• [Text section]
___
President Obama on America's Great Outdoors Initiative

Uploaded by whitehouse on 16.02.2011

Sally Jewell: Good afternoon everyone.
I'm Sally Jewell, CEO of Recreational Equipment
Incorporated, otherwise known to hopefully many of you as REI.
It's an honor to be here today with such an amazing and diverse
gathering of leaders united in our desire to reconnect
Americans to this country's great outdoors.
I had the great fortune of being invited to the White House
conference ten months ago when President Obama launched the
America's Great Outdoors Initiative.
And I was energized that the administration chose to bring
attention to an issue that I believe is incredibly important
to the health of our communities,
our economy and to our own health as citizens of this
wonderful country.
I applaud the President and the administration for its efforts
to hold a national dialogue on this really critical topic.
Like many Americans, I had the opportunity to participate in
the Great Outdoors' listening sessions.
And while I was struck by the variety of views,
I was also struck by the common themes that are merged from all
of our interests.
We all share a deep love and relationship with our favorite
lands, our rivers, our trails, our farms and our open spaces.
We believe our communities are better when there are natural
places nearby in which we can relax, rejuvenate, and recreate.
And we all share a deep concern that we must successfully
connect today's youth with nature.
Being outdoors and sharing the outdoors with others is my
passion, and I'm really luck because it's also my job.
In the past several years, it's become clear that the outdoors
is more than just a place of enjoyment;
it's also a driver of our economy.
The outdoor industry accounts for $289 billion in retail sales
and services, provides 6.5 million jobs across this
country; which REI has about 95 hundred of them.
We're just one of many businesses, large and small,
across the nation that are supported by the great outdoors.
The America's Great Outdoors Initiative offers a really
important opportunity to build a vision for the future which the
President is here to share with us.
It is my great honor and privilege to introduce the
President of the United States, Barack Obama.
The President: Thank you, everybody.
Thank you so much. Thank you.
___
• [Recorded data]
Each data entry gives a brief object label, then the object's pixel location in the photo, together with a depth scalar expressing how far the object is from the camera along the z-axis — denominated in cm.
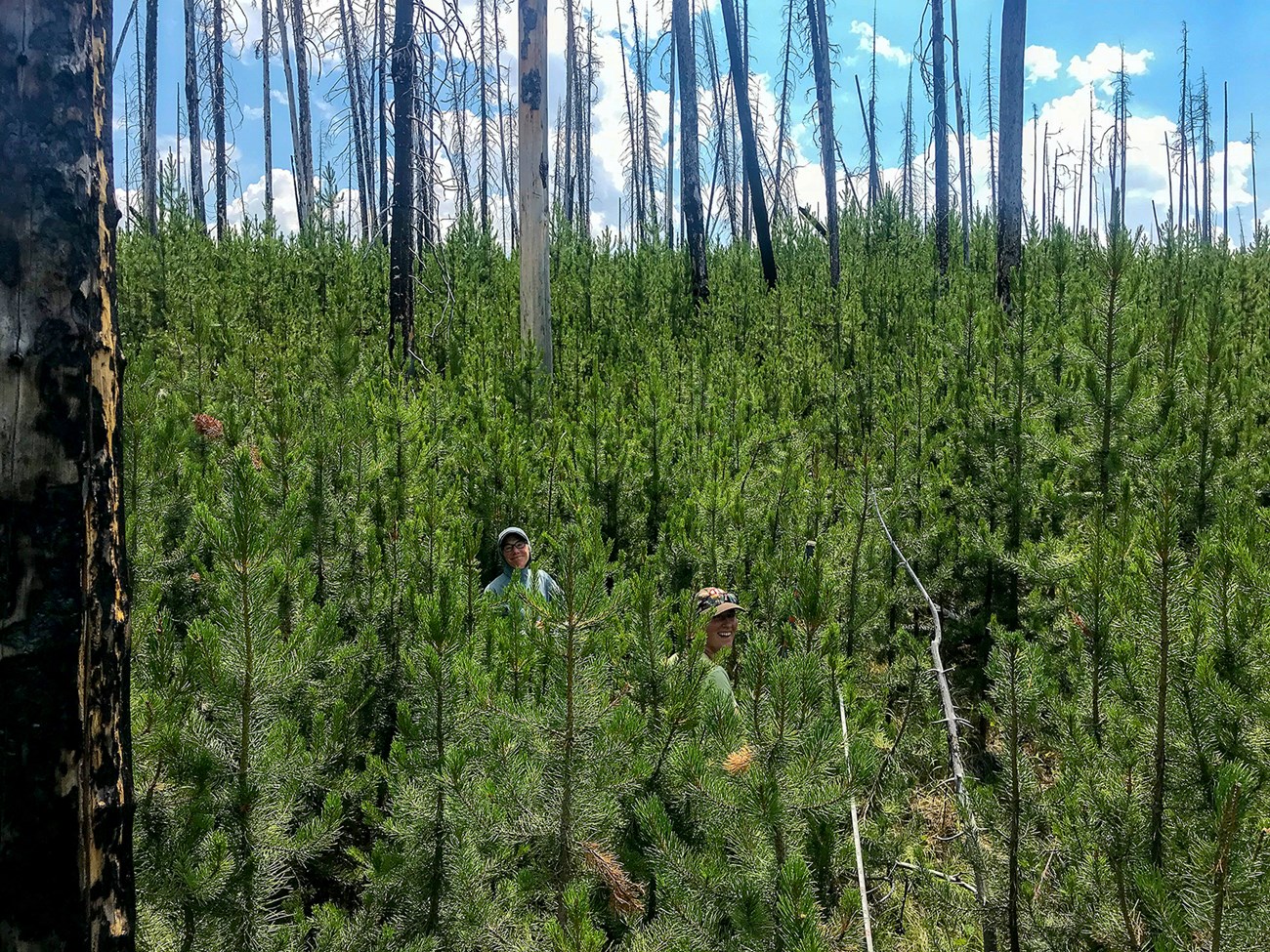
___
• [Directions]
- a) In the Great Outdoors transcript, how many jobs does the outdoor industry provide?
- b) Extend the Great Outdoors transcript past its last line by carrying on with the President's remarks.
The listing has no connection to the Great Outdoors transcript.

• [Exercise results]
- a) 6.5 million jobs.

- b)
Thank you very much.
Thank you. Thank you.
Thank you very much.
Everybody please have a seat.
The President: Well, welcome to the White House, everybody.
It is great to have you here.
What better place to hold our Great Outdoors event than right
here, inside the East Room.
We thought it might be a little chilly for some of you.
Not the folks from Montana.
Now, while an indoor celebration of the great outdoors may seem
strange, it is worth noting that the White House is actually
inside a 82-acre national park --
including an area once found to have the "densest squirrel
population known to science."
This is true.
So we've got that going for us.
I want to thank Sally for the terrific introduction.
I asked her if she brought me any gear.
She said that Secret Service wouldn't let her --
otherwise she would have.
I also want to make a couple of acknowledgements --
people who have worked so hard on this initiative,
and I want to make sure that they get all the credit in the
world: my great Secretary of the Interior, Ken Salazar, is here.
My outstanding Secretary of Agriculture, Tom Vilsack.
Tom is still recovering from the Super Bowl -- big Steelers fan.
Went down to the game, all that stuff.
Had the towel.
Administrator of the EPA, Lisa Jackson.
Chair of the White House Council on Environmental Quality,
Nancy Sutley.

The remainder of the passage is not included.